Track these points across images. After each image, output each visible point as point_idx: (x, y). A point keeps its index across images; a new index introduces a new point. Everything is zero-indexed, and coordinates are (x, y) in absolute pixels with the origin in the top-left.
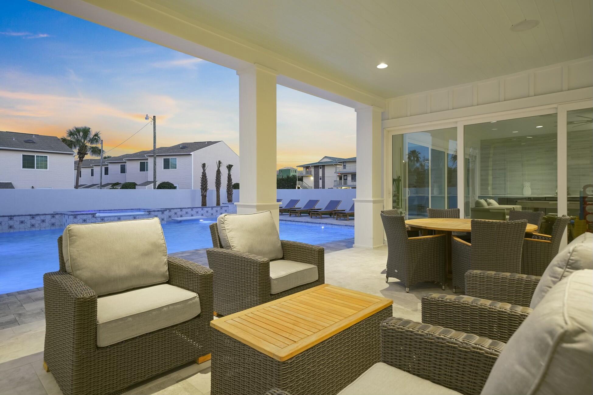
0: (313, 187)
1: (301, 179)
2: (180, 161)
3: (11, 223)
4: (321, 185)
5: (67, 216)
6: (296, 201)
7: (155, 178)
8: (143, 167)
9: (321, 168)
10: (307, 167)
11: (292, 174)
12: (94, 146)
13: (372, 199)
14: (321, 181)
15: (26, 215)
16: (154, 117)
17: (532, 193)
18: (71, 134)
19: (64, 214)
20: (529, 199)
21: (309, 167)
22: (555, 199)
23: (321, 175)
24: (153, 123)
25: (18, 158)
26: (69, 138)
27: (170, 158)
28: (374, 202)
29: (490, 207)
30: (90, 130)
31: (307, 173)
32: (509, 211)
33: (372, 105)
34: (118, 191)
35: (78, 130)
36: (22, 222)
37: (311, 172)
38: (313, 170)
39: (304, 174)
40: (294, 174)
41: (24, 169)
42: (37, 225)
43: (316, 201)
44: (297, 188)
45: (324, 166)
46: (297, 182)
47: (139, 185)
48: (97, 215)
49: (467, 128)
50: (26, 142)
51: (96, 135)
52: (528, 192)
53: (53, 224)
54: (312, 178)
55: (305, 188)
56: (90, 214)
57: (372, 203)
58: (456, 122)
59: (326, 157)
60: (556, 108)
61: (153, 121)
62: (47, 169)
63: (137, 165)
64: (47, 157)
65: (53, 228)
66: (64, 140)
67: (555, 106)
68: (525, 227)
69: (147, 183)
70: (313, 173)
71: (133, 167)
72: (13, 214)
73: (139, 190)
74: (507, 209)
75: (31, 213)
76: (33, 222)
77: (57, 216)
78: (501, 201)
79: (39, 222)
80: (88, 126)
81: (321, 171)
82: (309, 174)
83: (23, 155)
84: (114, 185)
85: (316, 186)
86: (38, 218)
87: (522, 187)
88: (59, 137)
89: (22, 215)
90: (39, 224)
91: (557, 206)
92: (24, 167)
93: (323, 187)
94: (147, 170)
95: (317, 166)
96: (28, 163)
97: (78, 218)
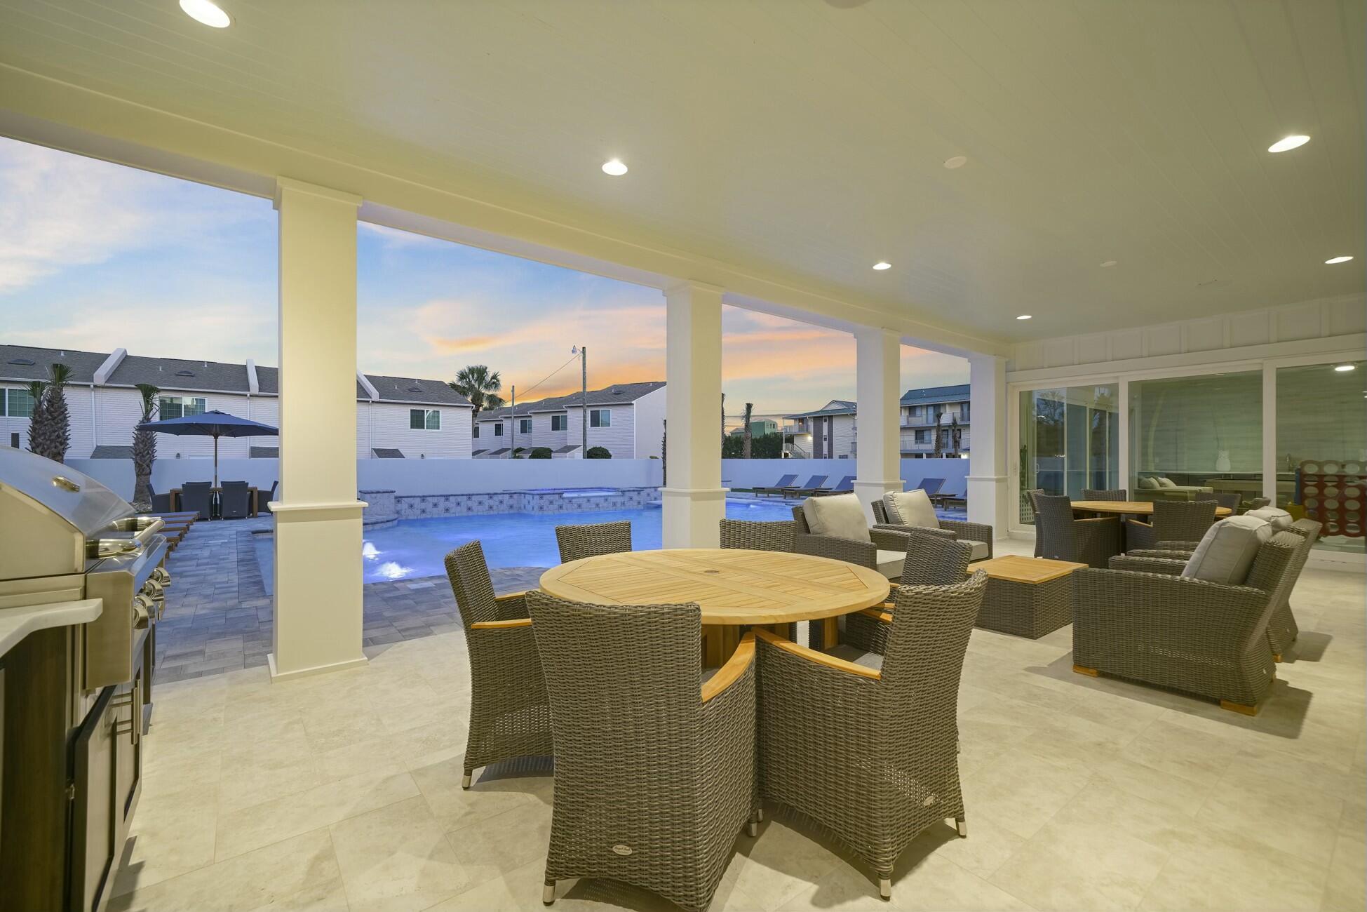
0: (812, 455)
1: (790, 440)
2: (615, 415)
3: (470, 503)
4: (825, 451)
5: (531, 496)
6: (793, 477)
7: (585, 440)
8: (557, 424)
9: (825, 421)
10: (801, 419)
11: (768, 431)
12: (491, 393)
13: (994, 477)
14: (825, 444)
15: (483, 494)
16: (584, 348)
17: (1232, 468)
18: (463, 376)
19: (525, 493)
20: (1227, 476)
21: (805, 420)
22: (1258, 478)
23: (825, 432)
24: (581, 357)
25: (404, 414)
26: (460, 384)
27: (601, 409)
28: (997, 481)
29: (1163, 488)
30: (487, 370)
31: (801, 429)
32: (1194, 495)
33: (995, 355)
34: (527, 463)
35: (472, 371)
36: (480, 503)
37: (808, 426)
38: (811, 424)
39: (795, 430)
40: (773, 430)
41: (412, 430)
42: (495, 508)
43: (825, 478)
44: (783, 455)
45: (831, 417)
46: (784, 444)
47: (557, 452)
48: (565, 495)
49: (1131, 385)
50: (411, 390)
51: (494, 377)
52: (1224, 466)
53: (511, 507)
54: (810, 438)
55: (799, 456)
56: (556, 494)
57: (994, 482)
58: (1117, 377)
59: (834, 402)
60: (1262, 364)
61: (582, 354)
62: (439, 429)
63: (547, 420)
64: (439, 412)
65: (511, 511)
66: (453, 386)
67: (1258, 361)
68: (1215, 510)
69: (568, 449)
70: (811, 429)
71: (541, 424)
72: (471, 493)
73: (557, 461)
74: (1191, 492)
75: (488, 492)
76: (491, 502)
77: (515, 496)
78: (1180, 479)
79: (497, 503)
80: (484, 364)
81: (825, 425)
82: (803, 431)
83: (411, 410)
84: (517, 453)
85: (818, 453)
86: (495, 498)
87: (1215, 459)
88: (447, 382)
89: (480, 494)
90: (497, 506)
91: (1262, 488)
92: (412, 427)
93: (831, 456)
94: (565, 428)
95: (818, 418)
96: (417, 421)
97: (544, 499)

======

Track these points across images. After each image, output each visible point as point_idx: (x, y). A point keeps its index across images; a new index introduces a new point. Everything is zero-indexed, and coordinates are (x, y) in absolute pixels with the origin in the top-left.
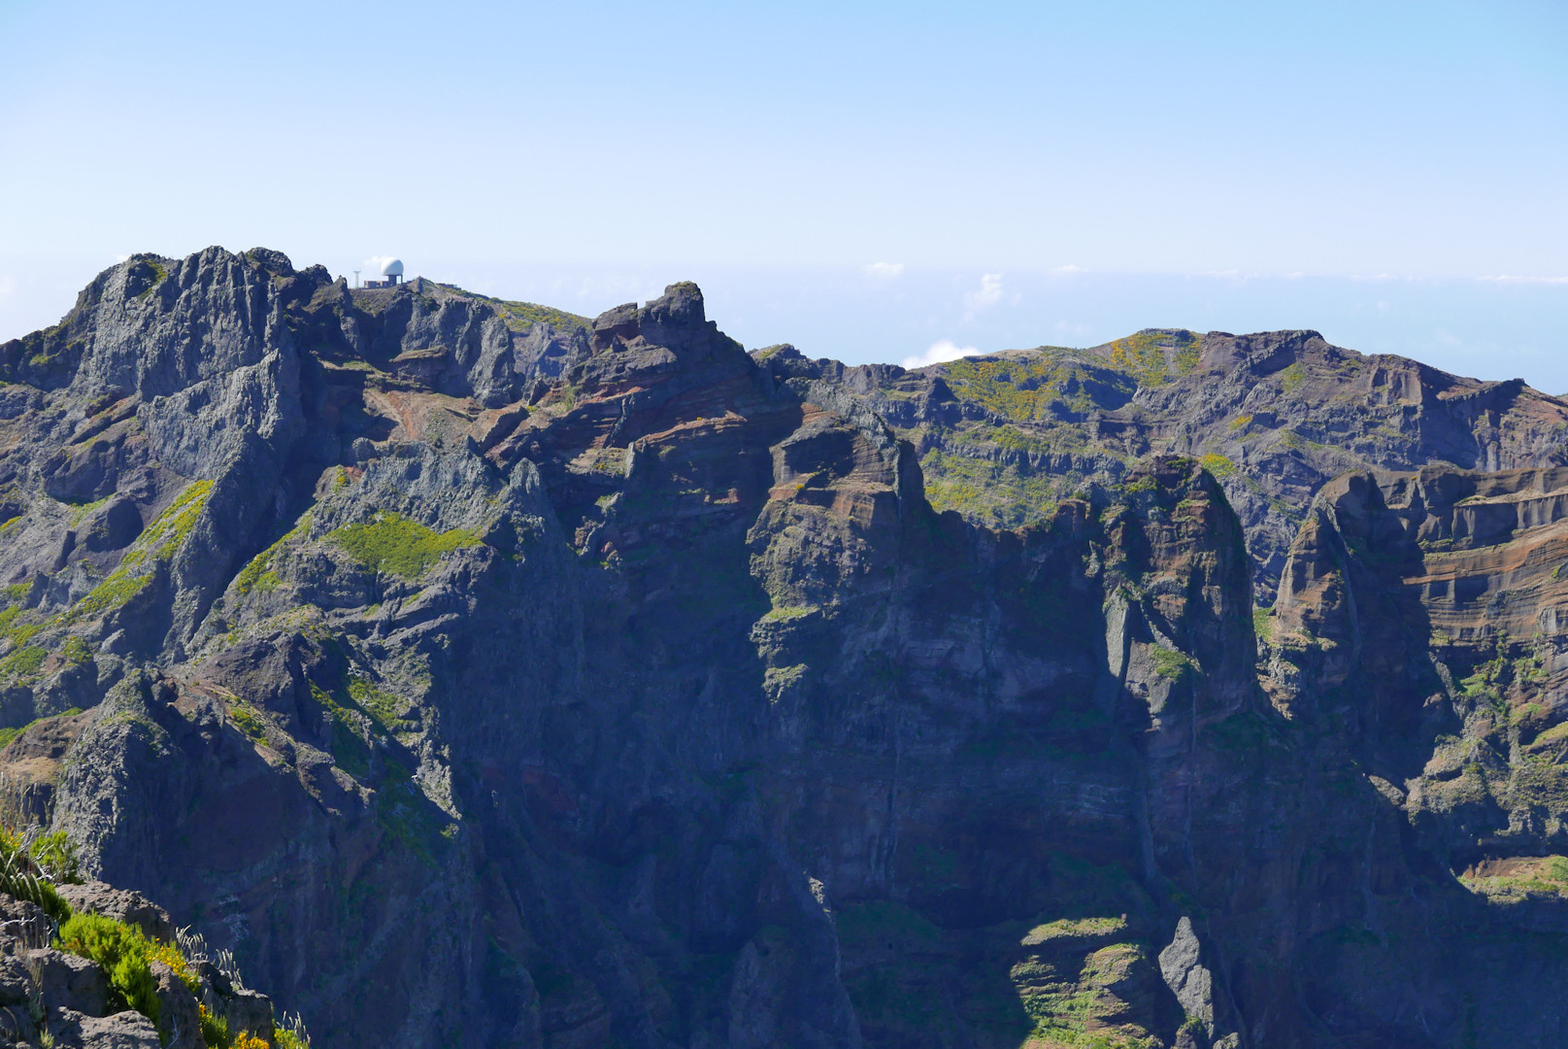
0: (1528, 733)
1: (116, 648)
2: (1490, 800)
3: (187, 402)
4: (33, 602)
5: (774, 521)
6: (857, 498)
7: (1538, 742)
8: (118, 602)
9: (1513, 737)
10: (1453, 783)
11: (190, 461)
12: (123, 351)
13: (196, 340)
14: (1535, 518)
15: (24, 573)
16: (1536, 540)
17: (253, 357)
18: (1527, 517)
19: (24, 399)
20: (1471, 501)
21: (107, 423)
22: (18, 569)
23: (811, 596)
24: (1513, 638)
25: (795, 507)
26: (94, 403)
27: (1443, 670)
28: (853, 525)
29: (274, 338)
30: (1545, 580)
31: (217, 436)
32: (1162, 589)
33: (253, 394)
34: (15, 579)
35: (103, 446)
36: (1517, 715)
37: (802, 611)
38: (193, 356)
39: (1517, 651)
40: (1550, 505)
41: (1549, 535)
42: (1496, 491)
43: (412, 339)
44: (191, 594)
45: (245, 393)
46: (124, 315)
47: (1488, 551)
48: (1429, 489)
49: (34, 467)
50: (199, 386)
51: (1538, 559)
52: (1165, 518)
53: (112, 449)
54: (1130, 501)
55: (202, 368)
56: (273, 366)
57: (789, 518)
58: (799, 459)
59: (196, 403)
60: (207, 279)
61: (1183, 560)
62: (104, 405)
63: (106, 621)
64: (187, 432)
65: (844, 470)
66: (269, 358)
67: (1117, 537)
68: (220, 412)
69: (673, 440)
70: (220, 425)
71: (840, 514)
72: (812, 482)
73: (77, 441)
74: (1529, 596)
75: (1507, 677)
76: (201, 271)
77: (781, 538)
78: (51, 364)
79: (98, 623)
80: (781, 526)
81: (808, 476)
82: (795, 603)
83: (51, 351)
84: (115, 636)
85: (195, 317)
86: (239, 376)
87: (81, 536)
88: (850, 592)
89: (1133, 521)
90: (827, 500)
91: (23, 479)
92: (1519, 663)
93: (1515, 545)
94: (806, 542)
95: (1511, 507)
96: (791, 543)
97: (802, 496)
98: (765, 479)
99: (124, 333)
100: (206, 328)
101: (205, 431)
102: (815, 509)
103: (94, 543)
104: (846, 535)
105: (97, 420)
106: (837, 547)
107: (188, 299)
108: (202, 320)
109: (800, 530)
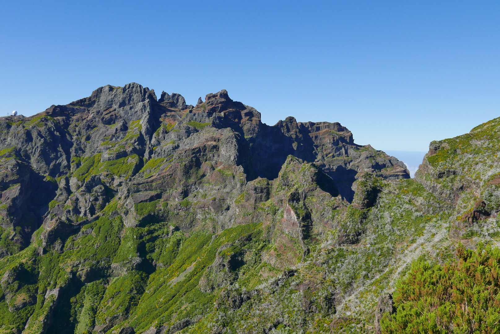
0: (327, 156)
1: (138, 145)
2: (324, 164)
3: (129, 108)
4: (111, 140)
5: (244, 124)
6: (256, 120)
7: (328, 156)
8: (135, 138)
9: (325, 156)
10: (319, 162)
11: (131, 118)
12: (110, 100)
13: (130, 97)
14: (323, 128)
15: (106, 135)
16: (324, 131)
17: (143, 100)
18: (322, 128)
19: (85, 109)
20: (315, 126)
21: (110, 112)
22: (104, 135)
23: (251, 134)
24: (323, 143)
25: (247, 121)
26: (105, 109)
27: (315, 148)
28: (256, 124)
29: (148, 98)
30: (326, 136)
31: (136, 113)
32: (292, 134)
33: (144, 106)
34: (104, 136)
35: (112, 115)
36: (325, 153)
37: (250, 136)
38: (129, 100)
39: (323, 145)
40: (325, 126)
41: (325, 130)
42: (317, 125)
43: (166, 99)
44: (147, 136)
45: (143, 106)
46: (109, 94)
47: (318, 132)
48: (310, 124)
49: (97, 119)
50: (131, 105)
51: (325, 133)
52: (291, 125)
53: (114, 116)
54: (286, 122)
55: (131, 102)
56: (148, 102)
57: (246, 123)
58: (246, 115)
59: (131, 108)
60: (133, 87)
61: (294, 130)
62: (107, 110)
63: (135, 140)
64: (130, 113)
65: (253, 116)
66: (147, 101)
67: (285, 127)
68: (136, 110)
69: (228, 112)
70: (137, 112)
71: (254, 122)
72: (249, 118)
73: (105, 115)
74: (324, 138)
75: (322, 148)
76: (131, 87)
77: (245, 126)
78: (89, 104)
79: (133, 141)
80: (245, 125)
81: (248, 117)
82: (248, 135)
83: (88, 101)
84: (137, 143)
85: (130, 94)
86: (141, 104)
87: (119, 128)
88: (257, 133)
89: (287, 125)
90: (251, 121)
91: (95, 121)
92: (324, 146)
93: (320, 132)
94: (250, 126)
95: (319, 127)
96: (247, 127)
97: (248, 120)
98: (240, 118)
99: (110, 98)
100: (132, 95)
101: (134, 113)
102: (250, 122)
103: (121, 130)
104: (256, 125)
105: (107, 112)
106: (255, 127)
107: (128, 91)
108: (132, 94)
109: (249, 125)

======

● **Exercise description**:
Please transcribe only the lines in the records above running from the line that has "87: (81, 536)" through the line that has "108: (202, 320)", both included, exactly as they appear.

● **Exercise response**:
87: (81, 536)
88: (850, 592)
89: (1133, 521)
90: (827, 500)
91: (23, 479)
92: (1519, 663)
93: (1515, 545)
94: (806, 542)
95: (1511, 507)
96: (791, 543)
97: (802, 496)
98: (765, 479)
99: (124, 333)
100: (206, 328)
101: (205, 431)
102: (815, 509)
103: (94, 543)
104: (846, 535)
105: (97, 420)
106: (837, 547)
107: (188, 299)
108: (202, 320)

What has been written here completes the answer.